◆ Consigne: Imprimez sans aucune modification le passage du texte sur l'excursion à Rennes‑le‑Château qui commence par « Rappelons les faits » et se poursuit jusqu'à « dans les propos. ».

◆ Texte fourni:
————————
Quelle curieuse excursion que celle
décrite par Elie Tisseyre dans sa note publiée au
bulletin annuel 1906 de la
S.E.SA. (Société d'Étude Scientifique de l'Aude), une note qui fut envoyée à tous les
membres.
Rappelons les faits : un
petit groupe de la
S.E.S.A. part en excursion le
25 juin 1905. Le but est, semble‑t‑il, de
prendre connaissance de l'environnement archéologique de
Rennes‑le‑Château. La visite est organisée depuis un point
de rendez‑vous situé à la gare de
Couiza et va durer
une journée.
Derrière le récit d'Elie Tisseyre
empreint d'une certaine nostalgie se cache un texte
curieux. Pourquoi ? Si on analyse son contenu, il est facile
de s'apercevoir de certaines incohérences dans les propos.
La description générale est futile et ressemble à une
rédaction scolaire écrite par un jeune écolier décrivant sa
journée à la campagne. Le style est en tout cas très éloigné
d'un rapport d'étude archéologique. Mais le plus curieux est
l'absence d'étonnement devant le site de Rennes‑le‑Château.
La découverte du village ne produit aucune réaction, aucune
surprise parmi les membres. Tout est normal, et seule la vue
exceptionnelle sur la petite colline "le Casteillas"
semble impressionner nos touristes archéologues. La Tour Magdala
devient ici "Une tour de construction récente"
————————
◆ Données fournies:
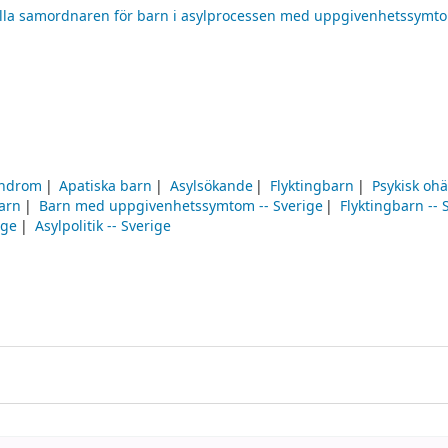
ella samordnaren för barn i asylprocessen med uppgivenhetssymt
yndrom
Apatiska barn
Asylsökande
Flyktingbarn
Psykisk ohä
barn
Barn med uppgivenhetssymtom -- Sverige
Flyktingbarn -- 
ige
Asylpolitik -- Sverige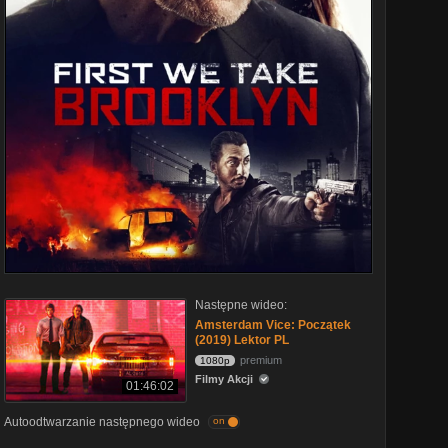
Następne wideo:
Amsterdam Vice: Początek
(2019) Lektor PL
premium
1080p
Filmy Akcji
01:46:02
Autoodtwarzanie następnego wideo
on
————————
◆ Réponse:
Rappelons les faits : un
petit groupe de la
S.E.S.A. part en excursion le
25 juin 1905. Le but est, semble‑t‑il, de
prendre connaissance de l'environnement archéologique de
Rennes‑le‑Château. La visite est organisée depuis un point
de rendez‑vous situé à la gare de
Couiza et va durer
une journée.
Derrière le récit d'Elie Tisseyre
empreint d'une certaine nostalgie se cache un texte
curieux. Pourquoi ? Si on analyse son contenu, il est facile
de s'apercevoir de certaines incohérences dans les propos.